Betting on aerospace, automation, and constant technology trials
Method MFG is now predominantly an aerospace shop. That path started with a serendipitous connection to a spacesuit program and a customer who agreed to treat them as AS9100 from day one. “We entered the prototyping phase with the understanding that we would get AS9100 certification,” Andersen says. “They would treat everything from the start as if we were AS9100, which was painful in the beginning because we didn’t know anything about it.”
The experience forced the team to learn aerospace documentation in detail. Over time, he says, they brought in more experienced machinists and a veteran quality manager. “We quickly realized that if this is the path we’re going to pursue, we’ve got to really dial ourselves into it,” he says. “You can’t really do it halfway.” Today, he estimates that “probably 80 to 85 percent” of Method’s work is aerospace.
He believes success in that environment starts at the quote. “A lot more needs to go on on the front end when you are quoting stuff,” he says. His quality manager will comb through customer quality clauses and point out hidden requirements. “When somebody sends you that, you need to read through it, and you need to really understand what their expectations are, so that you’re on the same page,” Andersen says. He notes that two identical parts can require very different levels of paperwork depending on the customer.
Underneath the quality work is a deliberate approach to capital and capacity. Andersen says he continually reviews data on how each machine performs. He describes a relatively new machine they are removing from the floor in favor of more automation. “For the space that that machine’s taking up, it’s not worth having here,” he says. “We need to put in the right tool so that we can get through our parts faster.”
On staffing and automation, he prefers to invest in robots before adding shifts. “Right now, we’re investing heavily in automation,” he says. “I would rather have a robot work a third shift than have my people do that.” For him, automation is less about replacing people and more about raising the level of work. If the robot loads parts, he says, “they can be programming something or working on sorting out what’s going on with a first article.”
Andersen applies the same experimental mindset to software and CAM. “We are constantly testing things all the time,” he says.

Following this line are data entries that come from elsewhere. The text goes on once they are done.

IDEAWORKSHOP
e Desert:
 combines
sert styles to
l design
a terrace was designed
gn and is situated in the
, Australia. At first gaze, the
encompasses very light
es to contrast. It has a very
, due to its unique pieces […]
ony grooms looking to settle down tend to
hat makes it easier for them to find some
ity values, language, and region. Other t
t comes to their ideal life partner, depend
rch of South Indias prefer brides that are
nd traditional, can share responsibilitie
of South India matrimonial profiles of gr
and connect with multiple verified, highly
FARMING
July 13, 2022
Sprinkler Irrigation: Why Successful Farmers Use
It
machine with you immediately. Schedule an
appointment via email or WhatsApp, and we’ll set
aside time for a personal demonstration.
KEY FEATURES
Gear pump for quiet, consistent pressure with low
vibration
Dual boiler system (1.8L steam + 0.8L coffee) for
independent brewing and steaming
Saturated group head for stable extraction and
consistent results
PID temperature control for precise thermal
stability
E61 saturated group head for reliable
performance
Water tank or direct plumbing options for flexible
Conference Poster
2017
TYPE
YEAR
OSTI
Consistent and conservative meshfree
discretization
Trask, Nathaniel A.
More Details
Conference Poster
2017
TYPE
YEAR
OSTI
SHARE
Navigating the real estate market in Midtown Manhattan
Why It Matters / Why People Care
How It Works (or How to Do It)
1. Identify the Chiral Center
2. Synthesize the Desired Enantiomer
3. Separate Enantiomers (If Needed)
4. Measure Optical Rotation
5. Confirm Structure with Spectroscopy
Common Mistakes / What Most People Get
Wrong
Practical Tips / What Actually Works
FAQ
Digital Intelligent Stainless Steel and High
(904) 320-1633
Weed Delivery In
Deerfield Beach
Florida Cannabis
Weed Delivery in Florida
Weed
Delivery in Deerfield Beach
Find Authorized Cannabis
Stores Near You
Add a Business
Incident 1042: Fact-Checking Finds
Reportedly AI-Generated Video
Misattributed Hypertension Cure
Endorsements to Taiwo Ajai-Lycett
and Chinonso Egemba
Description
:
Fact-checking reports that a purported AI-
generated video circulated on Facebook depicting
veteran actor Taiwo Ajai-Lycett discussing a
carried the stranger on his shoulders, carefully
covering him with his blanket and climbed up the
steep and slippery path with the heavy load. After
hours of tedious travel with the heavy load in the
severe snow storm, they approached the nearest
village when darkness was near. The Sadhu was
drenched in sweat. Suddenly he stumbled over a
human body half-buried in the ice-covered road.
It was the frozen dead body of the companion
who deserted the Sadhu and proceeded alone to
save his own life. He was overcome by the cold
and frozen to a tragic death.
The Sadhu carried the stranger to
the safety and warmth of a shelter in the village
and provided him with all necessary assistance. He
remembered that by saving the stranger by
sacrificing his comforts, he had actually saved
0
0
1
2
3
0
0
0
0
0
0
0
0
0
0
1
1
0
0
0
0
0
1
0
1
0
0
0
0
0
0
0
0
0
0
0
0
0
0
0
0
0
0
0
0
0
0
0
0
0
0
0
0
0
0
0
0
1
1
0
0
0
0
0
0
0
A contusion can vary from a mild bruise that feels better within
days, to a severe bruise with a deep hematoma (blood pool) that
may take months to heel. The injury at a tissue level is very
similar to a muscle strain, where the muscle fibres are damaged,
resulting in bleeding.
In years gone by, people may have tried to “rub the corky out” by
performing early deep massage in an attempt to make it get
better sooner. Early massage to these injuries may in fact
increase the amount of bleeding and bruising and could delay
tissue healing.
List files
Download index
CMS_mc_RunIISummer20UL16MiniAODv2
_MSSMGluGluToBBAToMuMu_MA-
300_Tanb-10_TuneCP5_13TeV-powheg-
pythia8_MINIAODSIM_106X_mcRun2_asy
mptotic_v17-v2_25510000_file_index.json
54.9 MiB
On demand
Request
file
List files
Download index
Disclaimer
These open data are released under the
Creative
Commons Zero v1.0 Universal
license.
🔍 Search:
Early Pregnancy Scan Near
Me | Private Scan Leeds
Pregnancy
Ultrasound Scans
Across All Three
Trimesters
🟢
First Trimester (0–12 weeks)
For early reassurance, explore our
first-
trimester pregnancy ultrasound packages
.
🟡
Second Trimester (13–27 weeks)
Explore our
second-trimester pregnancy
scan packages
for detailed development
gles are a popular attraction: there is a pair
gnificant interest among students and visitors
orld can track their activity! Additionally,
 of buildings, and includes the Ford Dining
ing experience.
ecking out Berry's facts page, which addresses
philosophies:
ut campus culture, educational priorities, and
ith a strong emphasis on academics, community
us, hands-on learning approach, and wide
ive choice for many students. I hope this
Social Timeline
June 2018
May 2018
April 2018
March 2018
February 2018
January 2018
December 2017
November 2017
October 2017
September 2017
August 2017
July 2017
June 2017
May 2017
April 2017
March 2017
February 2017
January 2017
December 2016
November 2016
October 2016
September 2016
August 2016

At any given moment, they may have “multiple CAM systems that we don’t use for our daily driver, but we’re just keeping a pulse on things” while also building their own tools. He calls the cost of that exploration “just the cost of being on the tip of technology.”
Looking ahead, he expects Method MFG to keep doubling down on aerospace and expansion, but he wants the current facility to stay as the place where experimentation happens. “Right now, we’re dialing in our system,” he says. “I view this as our incubator spot that we test things out, and then as we expand, the other locations maybe are more fixed in how we do things, but this exists as our innovation center.” He is also actively exploring different growth paths, including outside capital, and says the main question for him is whether each option “matches my goals and what I want to do, and does it still give my team the flexibility that I want.”
When he thinks about the pace of new technology and automation, Andersen admits it is hard to know whether he is ahead or behind on any given day, but his bias is toward optimism. “A lot of the technology is giving the guys on the floor the ability to do more challenging and exciting work and actually get better at what they’re doing,” he says. “If we have every machine loading itself, that’s just going to give us additional capacity to do more.”